![]() |
Buku Oleh Rianti D. Manullang |
PAPUA - Atas urusan pekerjaan membawa saya ke Merauke setahun yang lalu. Sampai di perbatasan Papua Nugini tapi tidak sampai Digoel. Masih jauh jarak ke sana dari kota. Rekan-rekan yang aktif pemberdayaan kampung punya cerita memilik kehidupan di Digoel. Tidak banyak perubahan kehidupan di sana sampai sekarang semenjak Digoel dijadikan camp pembuangan tahanan politik.
Di sini saya dapati sebuah buku, dengan judul asli De vlinders van Boven-Digoel mengupas praktik kolonialisme yang menuduh ke dalam sejarah kecil dari kehidupan sehari-hari. Kupu-kupu Boven Digoel adalah judul yang puitik sekaligus dramatik.
Alicia Schrikker, sejarawan kolonial dari Universitas Leiden, menghadirkan De vlinders van Boven-Digoel sebagai upaya dekonstruksi terhadap historiografi kolonial yang terlalu lama dikisahkan dari sudut pandang kekuasaan. Alih-alih memusatkan perhatian pada narasi besar, tentang perang, raja, gubernur, atau struktur pemerintahan, Schrikker justru mengarahkannya pada kisah-kisah kecil. Keseharian bocah yang dijual sebagai budak, tukang pos yang dipenjara karena kesalahan alamat, hingga tahanan politik di kamp Boven Digoel yang dipaksa menangkap kupu-kupu.

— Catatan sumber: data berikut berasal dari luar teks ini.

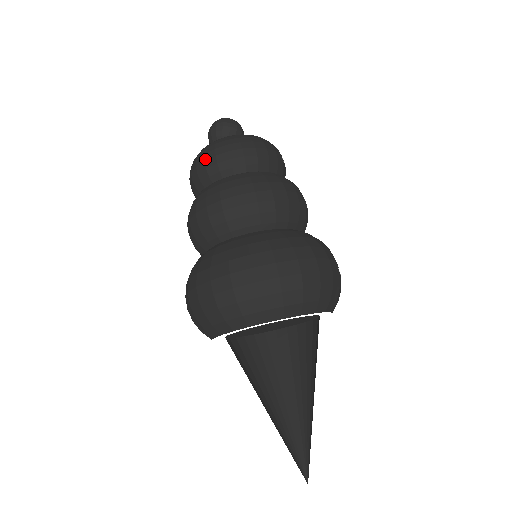
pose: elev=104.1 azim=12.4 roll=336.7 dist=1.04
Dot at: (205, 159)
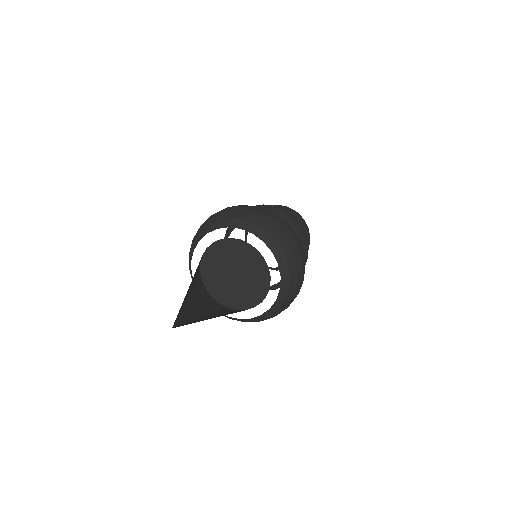
Dot at: occluded
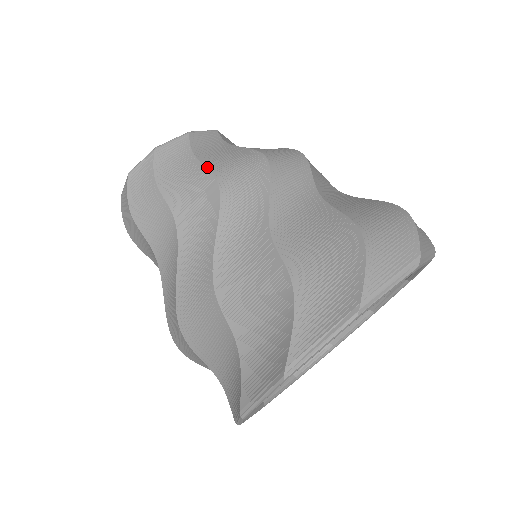
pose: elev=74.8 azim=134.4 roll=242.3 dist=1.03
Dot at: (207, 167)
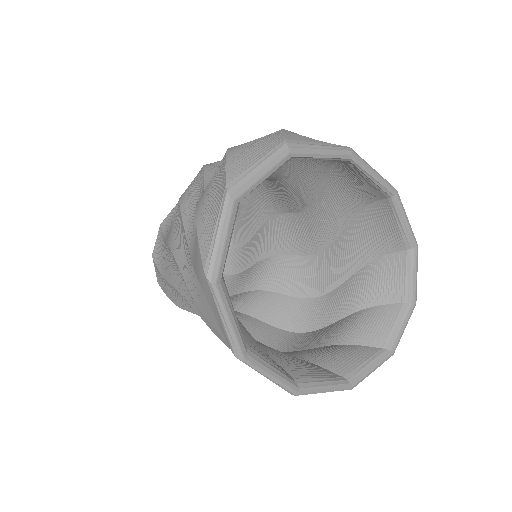
Dot at: (166, 241)
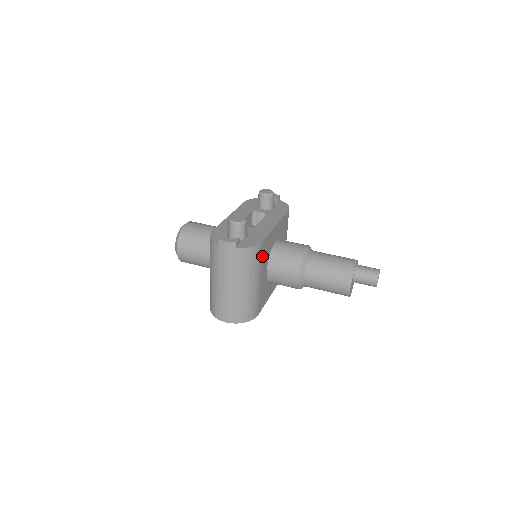
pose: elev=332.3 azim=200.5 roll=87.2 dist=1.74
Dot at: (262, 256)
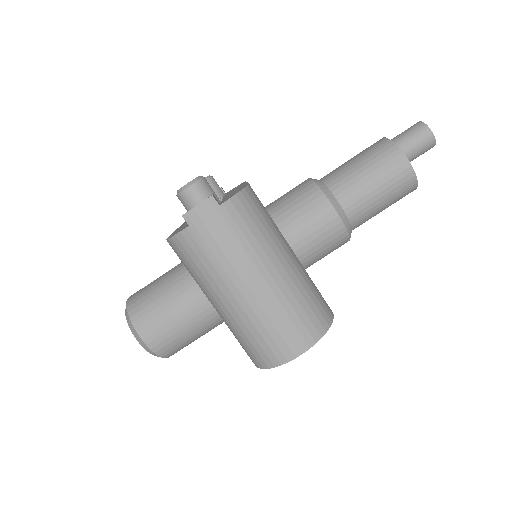
Dot at: occluded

Fragmen-fragmen ini sekilas tampak remeh, namun justru di sanalah kolonialisme menampakkan wajah yang paling telanjang. Banal, absurd, dan tanpa nurani. Schrikker menyingkapkan, kekuasaan kolonial tidak lagi hadir dalam pertempuran besar atau kebijakan raksasa, melainkan menyusup ke dalam kehidupan sehari-hari, memerintah tubuh orang-orang kecil, dan menciptakan sistem yang terwujud melalui mekanisme sepele.
Boven Digoel, kamp penjaga politik di pedalaman Papua, sejak lama simbol jadi mengucilkan kolonial terhadap gerakan antikolonial. Namun Schrikker menemukan detail yang lebih halus, yakni arah seorang penjaga Belanda kepada penjaganya agar menangkap kupu-kupu. Perintah ini, di satu sisi, tampak seolah ringan, bahkan indah. Namun di sisi lain, ia merupakan bentuk pemikiran politik, menjinakkan manusia yang menolak persetujuan, mengalihkannya dari ide besar perjuangan ke aktivitas yang absurd.
Kupu-kupu dalam narasi Schrikker adalah metafora ambivalen. Keseharian yang rapuh sekaligus indah, bebas sekaligus mudah ditangkap. Ia melambangkan harapan kemerdekaan yang berusaha dipatahkan, namun juga menandakan daya hidup manusia untuk tetap mencari makna bahkan di ruang penjara kolonial.
Salah satu kekuatan buku ini adalah penampilannya yang banalitas. Di titik 80 tahun kemerdekaan, De vlinders van Boven-Digoel mengingatkan kita bahwa bangsa yang merdeka adalah bangsa yang mau mendengarkan kisah-kisah kecil, suara-suara yang ditindas, dan tidak lagi menjadikan kupu-kupu sebagai penjinakan, melainkan sebagai lambang kebebasan orang-orang kecil yang hidup dengan peluh perjuangan.